THE TECHNOLOGY OF MIND AND NEW SOCIAL CONTRACT


The progress of biology, neuroscience and computer science makes it clear that some time during the twenty-first century we will master the technologies of mind and life. We will build machines more intelligent than ourselves, and modify our own brains and bodies to increase our intelligence, live indefinitely and make other changes. We live together according to a social contract, consisting of laws, morals and conventions governing our interactions. This social contract is based on assumptions we rarely question: that all humans have roughly the same intelligence, that we have limited life spans and that we share a set of motives as part of our human nature. The technologies of mind and life will invalidate these assumptions and inevitably change our social contract in fundamental ways. We need to prepare for these new technologies so that they change the world in ways we want rather than just stumbling into a world that we don't.

The Technology of Mind

Neuroscience is discovering many correlations between the behaviors of physical brains and minds. If brains do not explain minds then these correlations would be coincidences, which is absurd. Furthermore, relentless improvements in computer technology make it clear that we will build machines that match the ability of brains to generate minds like ours, sometime during the twenty-first century. This technology of mind will enable us to build machines much more intelligent than ourselves, and to increase the intelligence of our human brains.

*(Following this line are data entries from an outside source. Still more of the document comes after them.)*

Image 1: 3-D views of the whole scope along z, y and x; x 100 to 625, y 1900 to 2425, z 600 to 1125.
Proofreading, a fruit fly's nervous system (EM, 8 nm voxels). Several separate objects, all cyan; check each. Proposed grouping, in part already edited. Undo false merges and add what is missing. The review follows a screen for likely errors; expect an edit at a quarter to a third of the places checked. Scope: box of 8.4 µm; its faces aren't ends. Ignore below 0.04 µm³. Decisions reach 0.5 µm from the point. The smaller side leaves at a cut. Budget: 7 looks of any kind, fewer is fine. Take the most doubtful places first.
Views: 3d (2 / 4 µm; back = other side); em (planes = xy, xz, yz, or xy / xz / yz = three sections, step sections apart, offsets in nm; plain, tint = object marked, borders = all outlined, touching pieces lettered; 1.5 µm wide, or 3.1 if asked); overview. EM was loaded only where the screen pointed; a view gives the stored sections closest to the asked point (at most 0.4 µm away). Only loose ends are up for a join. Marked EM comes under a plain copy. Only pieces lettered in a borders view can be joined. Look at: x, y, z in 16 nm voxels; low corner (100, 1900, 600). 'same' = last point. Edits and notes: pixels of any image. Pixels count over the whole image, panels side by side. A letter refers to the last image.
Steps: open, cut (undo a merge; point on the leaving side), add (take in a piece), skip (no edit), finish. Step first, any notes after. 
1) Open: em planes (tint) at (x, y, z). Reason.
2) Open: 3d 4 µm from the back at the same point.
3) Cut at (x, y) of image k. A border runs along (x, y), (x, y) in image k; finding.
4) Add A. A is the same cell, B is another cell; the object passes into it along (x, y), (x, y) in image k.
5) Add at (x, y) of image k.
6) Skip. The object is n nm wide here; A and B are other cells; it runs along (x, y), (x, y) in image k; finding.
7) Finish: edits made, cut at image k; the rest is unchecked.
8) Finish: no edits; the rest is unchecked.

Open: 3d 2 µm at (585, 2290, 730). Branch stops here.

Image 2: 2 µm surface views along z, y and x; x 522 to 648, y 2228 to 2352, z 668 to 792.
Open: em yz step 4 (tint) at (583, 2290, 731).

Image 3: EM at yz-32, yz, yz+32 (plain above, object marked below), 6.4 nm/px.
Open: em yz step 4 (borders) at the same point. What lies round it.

We do not yet understand how brains generate our intelligent minds, but we know some things about how brains work. Minds are fundamentally about learning. Baum makes a convincing case that brains do what is called reinforcement learning (Baum 2004). This means that brains have a set of values (sometimes called rewards), such as food is good, pain is bad, and successful offspring are good, and learn behaviors that increase the good values and decrease the bad values. That is how genetic evolution works, with the value that creating many copies of genes is good. A mutation to a gene creates a new gene that is expressed in organisms that carry the mutation. If those organisms survive and reproduce more successfully than others of their species, many copies of the mutated gene are created. But genetic evolution learns by pure trial and error. Human and animal brains are more efficient. If you have a new idea, you try it out to see if it works. If it doesn't, you have a model of the world (that is, you can reason) that you use to trace cause and effect to estimate the cause of the failure.

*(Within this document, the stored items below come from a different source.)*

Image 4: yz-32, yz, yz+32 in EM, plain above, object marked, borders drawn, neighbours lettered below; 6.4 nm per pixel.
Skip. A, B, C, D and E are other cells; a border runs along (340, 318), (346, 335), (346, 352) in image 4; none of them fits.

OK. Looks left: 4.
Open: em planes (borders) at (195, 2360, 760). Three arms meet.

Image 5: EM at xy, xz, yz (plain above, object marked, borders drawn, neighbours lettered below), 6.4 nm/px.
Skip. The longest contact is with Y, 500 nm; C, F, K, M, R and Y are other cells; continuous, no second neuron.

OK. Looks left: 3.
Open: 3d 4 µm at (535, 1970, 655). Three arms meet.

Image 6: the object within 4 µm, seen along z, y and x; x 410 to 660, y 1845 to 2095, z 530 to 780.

Brains understood as reinforcement learners consist of:

1.         Reinforcement values to be increased or decreased - these are the basic motives of behavior.
2.         Algorithms for learning behaviors based on reinforcement values.
3.         A simulation model of the world, itself learned from interactions with the world (the reinforcement value for learning the simulation model is accuracy of prediction).
4.         A discount rate for balancing future versus current rewards (people who focus on current rewards and ignore the future are generally judged as not very intelligent).

This decomposition of mental functions gives us a way to understand the options available to us in the design of intelligent machines. While we do not yet know how to design learning algorithms and simulation models adequate for creating intelligence, we can reasonably discuss the choices for the values that motivate their behaviors and the discount rate for future rewards.

In spite of our overall ignorance of how intelligence works, well-known reinforcement learning algorithms have been identified in the neural behaviors of mammal brains (Brown, Bullock and Grossberg 1999; Seymour et al. 2004). And reinforcement learning has been used as the basis for defining and measuring intelligence in an abstract mathematical setting (Legg and Hutter 2006).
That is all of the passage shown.